2006年10月10日 18時27分14秒 | 日記・エッセイ・コラム

  何だか、このブログが騷がしくなつてきた。きつかけは、私の書いた「松原正論の註」である。どうもその書き方があるいは語句の使ひ方が御氣に召さないやうで、ずゐぶんと御叱りを受けてゐる。ちなみに、今日の朝日新聞によれば、かういふ現象を「炎上」と言ふさうで、小さなボヤ程度だが私には初體驗で驚いてゐる。「氣に入らない」といふ感情が先走つてどうにもやり切れないが、かう書くとまた「感情が先走つて」ゐる證據を見せろと御叱りを受けさうだが、もう御答へしない。讀者に判斷は御任せしようと思ふ。

  けれども、私は決して今囘の「炎上」を「空しい」とは思つてゐない。私に反論した方の中には、「空しい」と感じ始めた方もゐるかもしれないが。私は收穫をずゐぶんと得た。松原先生の著書に「戰爭はなくならない」といふものがある。人間が理想や正義を捨てられない限り、それを實現するために「戰爭はなくならない」といふ意味だと私は理解してゐるが、全くさうだと思つた。そして、それと同じ意味で「炎上もなくならない」だらうと思ふ。それぞれに理想があるからである。一つの論爭が終はる時とは、互ひに力盡きた時か、あるいは紙面を提供してくれる媒體がなくなつた時のいづれかであらう。だが、ここはブログである。締切もない。續けようと思へばいくらでも續けられる。

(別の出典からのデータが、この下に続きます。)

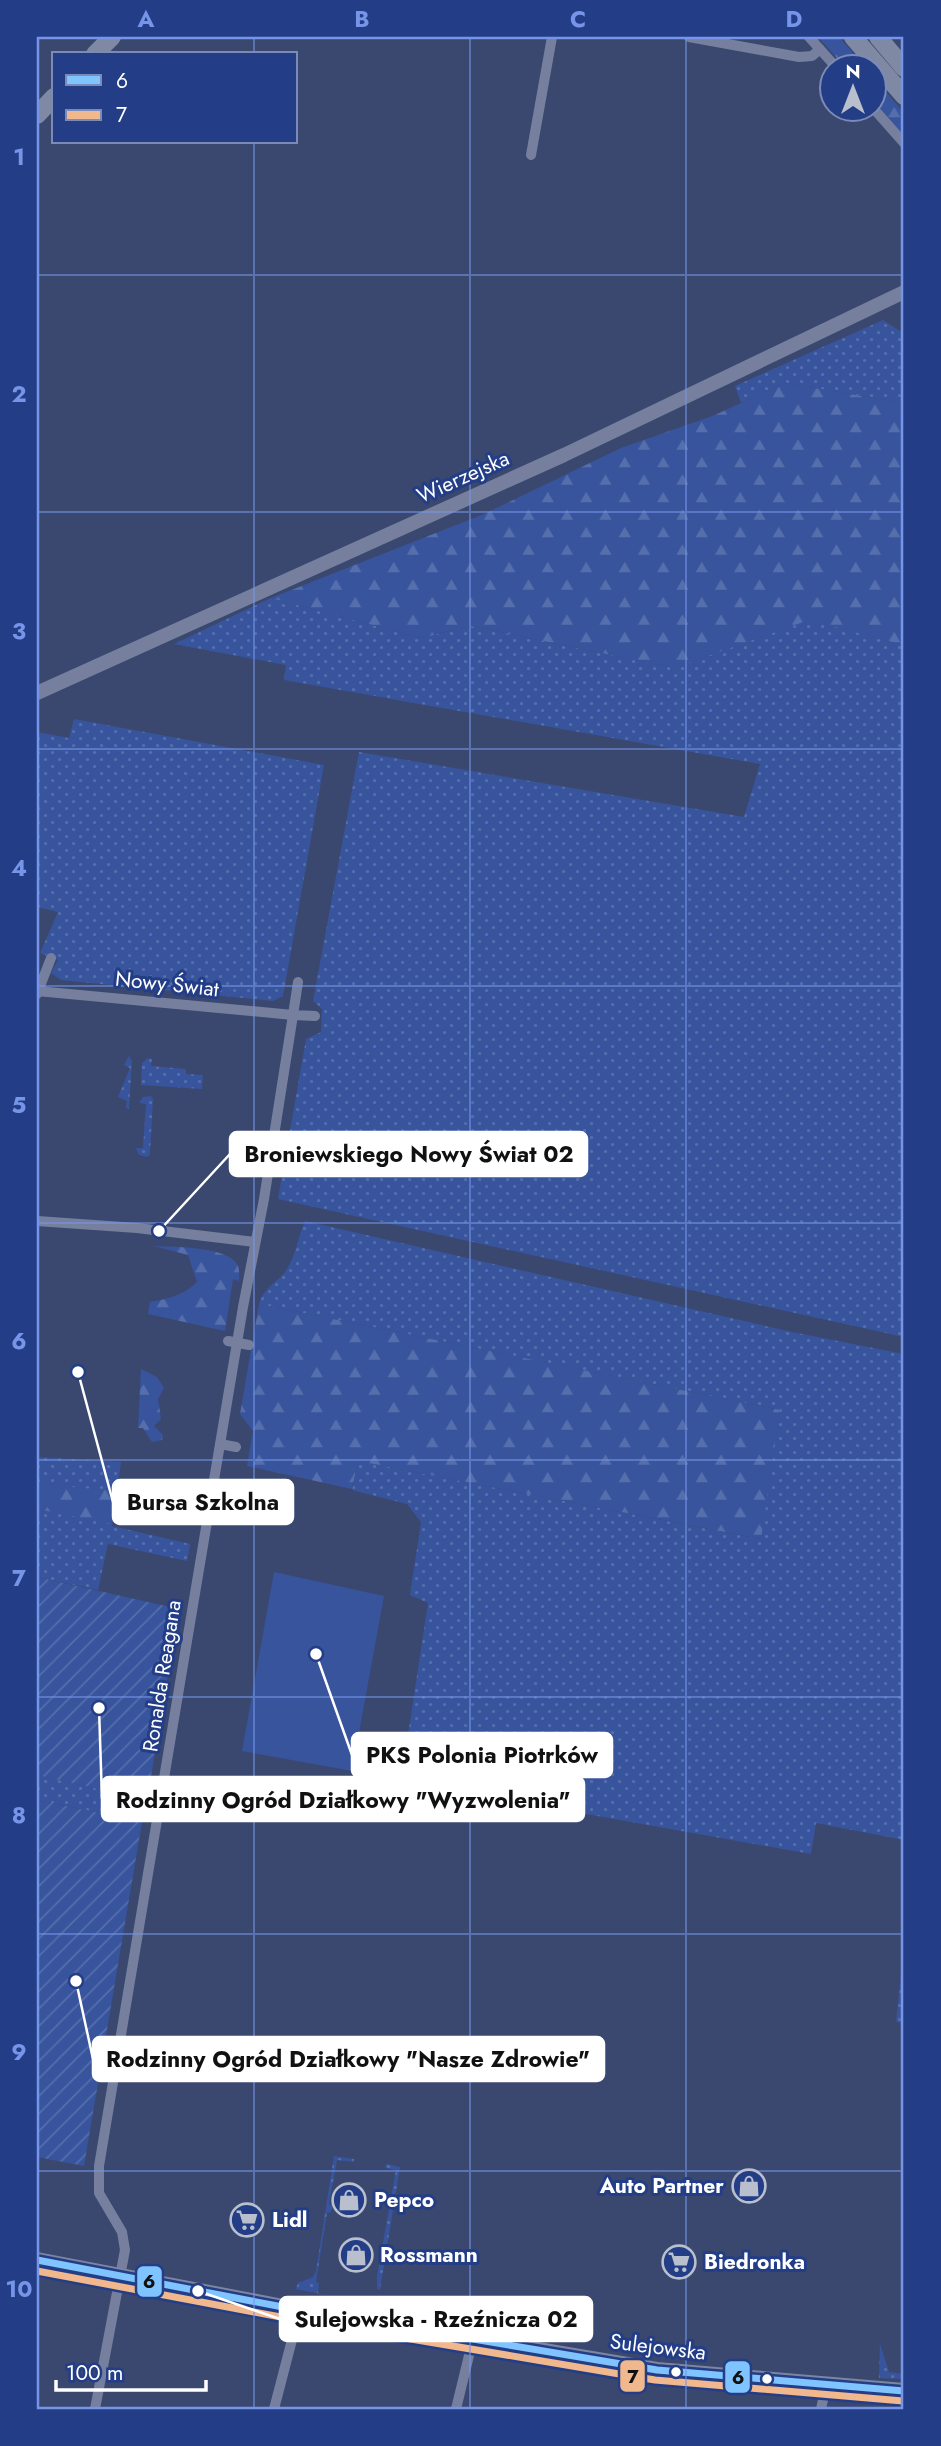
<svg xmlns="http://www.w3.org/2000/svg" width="941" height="2446" viewBox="0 0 941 2446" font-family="Jost,sans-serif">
<defs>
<pattern id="grass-dots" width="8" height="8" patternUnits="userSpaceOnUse" patternTransform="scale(1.75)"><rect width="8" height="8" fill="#37549d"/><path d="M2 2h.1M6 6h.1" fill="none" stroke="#556eac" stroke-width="1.8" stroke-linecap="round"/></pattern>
<pattern id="forest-firs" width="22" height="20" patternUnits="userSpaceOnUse" patternTransform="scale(1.75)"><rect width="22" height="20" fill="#37549d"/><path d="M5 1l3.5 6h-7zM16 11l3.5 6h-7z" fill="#556eac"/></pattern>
<pattern id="garden-furrows" width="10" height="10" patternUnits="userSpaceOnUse" patternTransform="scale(1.75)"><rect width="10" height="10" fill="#37549d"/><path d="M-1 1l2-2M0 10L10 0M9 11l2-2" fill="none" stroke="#556eac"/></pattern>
</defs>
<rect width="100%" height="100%" fill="#3a4870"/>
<!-- grass -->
<path fill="url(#grass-dots)" d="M883 320 900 331H904V403L784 383 741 403 735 386Z
M271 598 421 638 471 626 674 668 809 619 904 645V1337L278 1199 306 1039 321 1032 322 1009 313 1001 359 752 744 817 760 764 284 680 286 665 174 644Z
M74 719 324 765 283 996 273 1001 61 980 51 973 58 960 40 953 58 912 37 907V732L69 738Z
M129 1056 132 1061 129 1109 126 1108 127 1101 118 1097 130 1068 124 1065Z
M148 1058 152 1059 151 1066 186 1069V1074L203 1075 202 1089 141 1085 142 1063Z
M151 1096 153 1099 150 1154 147 1157 139 1155 136 1148H143L146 1104 139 1103 143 1097Z
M305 1221 792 1332 904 1354V1840L816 1823 811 1854 401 1781 428 1603 410 1595 421 1522 407 1504 352 1490 358 1461 760 1539 780 1410 259 1304C265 1285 277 1284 287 1269 296 1255 298 1236 305 1221Z
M37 1457 121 1462 112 1526 190 1544 187 1561 108 1544 98 1590 37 1577Z
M37 1775 147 1800 142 1822 37 1800Z
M904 1948V2023L896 2022Z
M334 2156 354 2159V2162L337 2160 329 2204 332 2205 331 2212 327 2213 316 2282 319 2283 318 2293 342 2298 296 2289 298 2283 313 2277 316 2271Z
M386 2164 400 2167 380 2290 377 2289V2276L396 2170 385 2168Z
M880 2344 889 2372 903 2374 904 2369V2379L879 2378Z"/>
<!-- forest -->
<path fill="url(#forest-firs)" d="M818 37H839L865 66H844Z
M874 78 904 113V138L875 102Z
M784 383 904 403V645L809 620 674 668 471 626 421 638 271 598 484 514 621 448 715 415Z
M154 1246C174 1247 225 1246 237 1264 240 1269 239 1274 239 1281L233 1279 225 1331 148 1314 150 1302C168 1299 184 1295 197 1282L188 1255Z
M259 1304 780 1410 761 1539 358 1461 352 1489 247 1466 253 1431 240 1414Z
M141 1369 157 1377 164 1388 158 1399 161 1419 154 1426 163 1435 162 1440 152 1442 143 1428H138Z
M37 1484 117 1491 112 1524 37 1509Z"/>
<!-- garden -->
<path fill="url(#garden-furrows)" d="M37 1577 179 1609 147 1800 37 1775Z
M37 1800 142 1822 84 2166 37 2157Z"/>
<!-- pitch -->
<path fill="#37549d" d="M274 1572 384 1596 352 1771 242 1751Z"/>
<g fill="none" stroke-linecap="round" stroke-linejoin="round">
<!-- minor -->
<path stroke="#76809e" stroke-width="10" d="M689 37 799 57 812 56 820 49
M809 37 835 66
M873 108 904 143
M531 155 552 37
M298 982 293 1015 315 1016
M37 991 293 1015 264 1199 243 1307 99 2166V2193L122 2232 125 2250 95 2409
M37 994 51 958
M37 1221 137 1228 255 1242
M228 1341 249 1345
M220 1444 236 1447
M274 2409 300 2309
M456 2409 473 2339
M821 2409 826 2386"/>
<!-- tertiary -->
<path stroke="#76809e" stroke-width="14" d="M37 693 564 455 904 292"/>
<!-- secondary -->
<path stroke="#7c85a1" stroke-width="16" d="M37 2260 288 2308 657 2370 904 2391"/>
<!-- primary -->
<path stroke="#8089a3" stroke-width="18" d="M853 37 904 96
M878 37 904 68
M95 54 112 37
M37 115 54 97"/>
<defs>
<path id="bus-1" d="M37 2260 288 2308 657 2370 904 2391"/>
<path id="bus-2" d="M37 2271 286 2318 655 2380 903 2401"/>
</defs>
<!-- bus-1 casing -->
<use href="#bus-1" stroke="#233e87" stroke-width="12"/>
<!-- bus-2 casing -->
<use href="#bus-2" stroke="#233e87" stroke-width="12"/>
<!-- bus-1 -->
<use href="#bus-1" stroke="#80c4ff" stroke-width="7"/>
<!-- bus-2 -->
<use href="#bus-2" stroke="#f1b78d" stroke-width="7"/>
</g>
<!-- grid -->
<path fill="none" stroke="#7795e8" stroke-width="2" stroke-opacity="0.55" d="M254 37V54M470 37V2409M686 37V2409M254 142V2409M37 275H904M37 512H904M37 749H904M37 986H904M37 1223H904M37 1460H904M37 1697H904M37 1934H904M37 2171H904"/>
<!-- icons -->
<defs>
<symbol id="shop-ring" viewBox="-11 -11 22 22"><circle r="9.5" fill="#233e87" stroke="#babfcd" stroke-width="1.5"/><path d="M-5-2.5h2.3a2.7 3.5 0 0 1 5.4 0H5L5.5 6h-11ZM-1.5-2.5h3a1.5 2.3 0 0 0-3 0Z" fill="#babfcd"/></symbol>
<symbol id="supermarket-ring" viewBox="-11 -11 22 22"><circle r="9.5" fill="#233e87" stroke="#babfcd" stroke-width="1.5"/><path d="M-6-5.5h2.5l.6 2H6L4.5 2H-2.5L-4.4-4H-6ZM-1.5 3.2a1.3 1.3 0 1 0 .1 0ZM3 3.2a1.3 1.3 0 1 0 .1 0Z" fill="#babfcd"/></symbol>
</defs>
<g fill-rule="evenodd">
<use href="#shop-ring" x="730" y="2167" width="38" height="38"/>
<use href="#shop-ring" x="330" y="2181" width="38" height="38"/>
<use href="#supermarket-ring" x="228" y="2201" width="38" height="38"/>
<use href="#shop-ring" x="337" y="2236" width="38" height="38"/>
<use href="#supermarket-ring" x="660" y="2243" width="38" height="38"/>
</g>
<!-- markers -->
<g fill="#fff" stroke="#233e87" stroke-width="2.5">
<circle cx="676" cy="2372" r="6"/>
<circle cx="767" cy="2379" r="6"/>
</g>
<g text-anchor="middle" stroke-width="6" stroke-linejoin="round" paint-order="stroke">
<!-- street labels -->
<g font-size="21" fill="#fff" stroke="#233e87">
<text transform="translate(463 477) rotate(-24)" y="7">Wierzejska</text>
<text transform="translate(167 984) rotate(6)" y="7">Nowy Świat</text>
<text transform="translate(162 1676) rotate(-81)" y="7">Ronalda Reagana</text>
<text transform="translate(658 2347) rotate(7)" y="7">Sulejowska</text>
</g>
<!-- poi labels -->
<g font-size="21" font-weight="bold" fill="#fff" stroke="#233e87" text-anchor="start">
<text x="724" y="2193" text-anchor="end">Auto Partner</text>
<text x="374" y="2207">Pepco</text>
<text x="272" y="2227">Lidl</text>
<text x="380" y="2262">Rossmann</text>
<text x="704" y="2269">Biedronka</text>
</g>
</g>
<!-- callouts -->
<path fill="none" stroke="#fff" stroke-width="2.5" d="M159 1231L230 1154M78 1372L113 1502M316 1654L352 1755M99 1708L102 1799M76 1981L93 2059M198 2291L280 2319"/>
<g fill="#fff" stroke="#233e87" stroke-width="2.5">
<circle cx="159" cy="1231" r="7"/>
<circle cx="78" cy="1372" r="7"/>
<circle cx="316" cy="1654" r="7"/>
<circle cx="99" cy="1708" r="7"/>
<circle cx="76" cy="1981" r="7"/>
<circle cx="198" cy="2291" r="7"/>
</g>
<g fill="#fff" stroke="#fff" stroke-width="2.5">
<rect x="230" y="1132" width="357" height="44" rx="7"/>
<rect x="113" y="1480" width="180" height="44" rx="7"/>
<rect x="352" y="1733" width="260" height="44" rx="7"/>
<rect x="102" y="1777" width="482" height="44" rx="7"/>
<rect x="93" y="2037" width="511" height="44" rx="7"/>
<rect x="280" y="2297" width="312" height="44" rx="7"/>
</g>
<g font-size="23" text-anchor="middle" font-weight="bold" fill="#111">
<text x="409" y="1162">Broniewskiego Nowy Świat 02</text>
<text x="203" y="1510">Bursa Szkolna</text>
<text x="482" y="1763">PKS Polonia Piotrków</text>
<text x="343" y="1808">Rodzinny Ogród Działkowy "Wyzwolenia"</text>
<text x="348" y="2067">Rodzinny Ogród Działkowy "Nasze Zdrowie"</text>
<text x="436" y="2327">Sulejowska - Rzeźnicza 02</text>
</g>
<g stroke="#233e87" stroke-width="2.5">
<rect x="136" y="2265" width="27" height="33" rx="7" fill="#80c4ff"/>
<rect x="619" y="2359" width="27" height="34" rx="7" fill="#f1b78d"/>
<rect x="724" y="2360" width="27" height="34" rx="7" fill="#80c4ff"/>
</g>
<g font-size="19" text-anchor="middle" font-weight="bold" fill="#111">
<text x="149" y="2288">6</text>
<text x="633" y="2383">7</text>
<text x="738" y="2384">6</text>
</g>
<!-- border -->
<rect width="941" height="2446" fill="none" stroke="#233e87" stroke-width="77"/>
<!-- legend -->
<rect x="52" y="52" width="245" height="91" fill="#233e87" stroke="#7b8bb7" stroke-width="2"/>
<rect x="66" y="75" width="35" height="10" fill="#80c4ff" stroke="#7b8bb7" stroke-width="2"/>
<text x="116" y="88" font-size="21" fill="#ffffff">6</text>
<rect x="66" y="110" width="35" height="10" fill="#f1b78d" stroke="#7b8bb7" stroke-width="2"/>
<text x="116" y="122" font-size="21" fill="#ffffff">7</text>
<!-- north arrow -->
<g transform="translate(853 88)"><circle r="33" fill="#233e87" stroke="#7b8bb7" stroke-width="2"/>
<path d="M0-5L12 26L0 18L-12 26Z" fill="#babfcd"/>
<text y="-10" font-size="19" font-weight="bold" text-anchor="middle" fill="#ffffff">N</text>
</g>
<!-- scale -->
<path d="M56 2380v10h150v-10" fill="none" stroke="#ffffff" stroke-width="3.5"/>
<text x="66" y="2380" font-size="21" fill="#ffffff" stroke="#233e87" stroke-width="5" paint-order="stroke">100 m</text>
<rect x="38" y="38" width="864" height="2370" fill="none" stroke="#7795e8" stroke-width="2.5"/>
<g font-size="23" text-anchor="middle" font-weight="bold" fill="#7795e8">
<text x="146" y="27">A</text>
<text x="362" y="27">B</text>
<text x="578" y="27">C</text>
<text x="794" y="27">D</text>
<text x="19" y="165">1</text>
<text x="19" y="402">2</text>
<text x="19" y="639">3</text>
<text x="19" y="876">4</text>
<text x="19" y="1113">5</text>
<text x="19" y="1349">6</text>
<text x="19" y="1586">7</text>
<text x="19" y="1823">8</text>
<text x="19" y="2060">9</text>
<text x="19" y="2297">10</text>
</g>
</svg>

   ただ私はもつとその炎上の舞臺を大きくしたいと思ふ。未だ松原正論の「註」にすぎないのに、それで火消しに廻らなくてはならないほど私は暇ではない。言葉が言葉を呼び、次次と話題が變はつてゆく、誰が名附けたのか「炎上」とはうまい表現である。たぶんその時各人が自分の理想を追ひ求めてゐるのであらう。いづれの發言も一所懸命である。説得しようといふ意識が前面に出てゐる。その道徳的心意氣が、どうにも道徳的である。「道徳的な、あまりに道徳的な」である。「道徳主義」と言つても良い。こんな私の「註」にである。大げさだなと思ふことしきりである。

   そこで、「にもかかはらず」は終へることにした。どうせなら、本文の「松原正論」の方で「炎上」してもらひたい。

   信奉者の方からすれば、「飛んで火に入る夏の蟲」かもしれないが、行き掛かり上、もうそれを始めようと思ふ。ただ、準備不足を言ひ譯にはしたくないので、しばし御時間をいただきたい。タイトルだけは決めた。「政治と文學主義」である。

  その中で、批判を下さつた方への御答へをして行きたいと思ふ。「言葉の救はれ――宿命の國語」もまだまだ續けてゆくつもりなので、ずゐぶん遲遲とした歩みとなると思ふけれども、それでも宜しければどんどん御批判をください。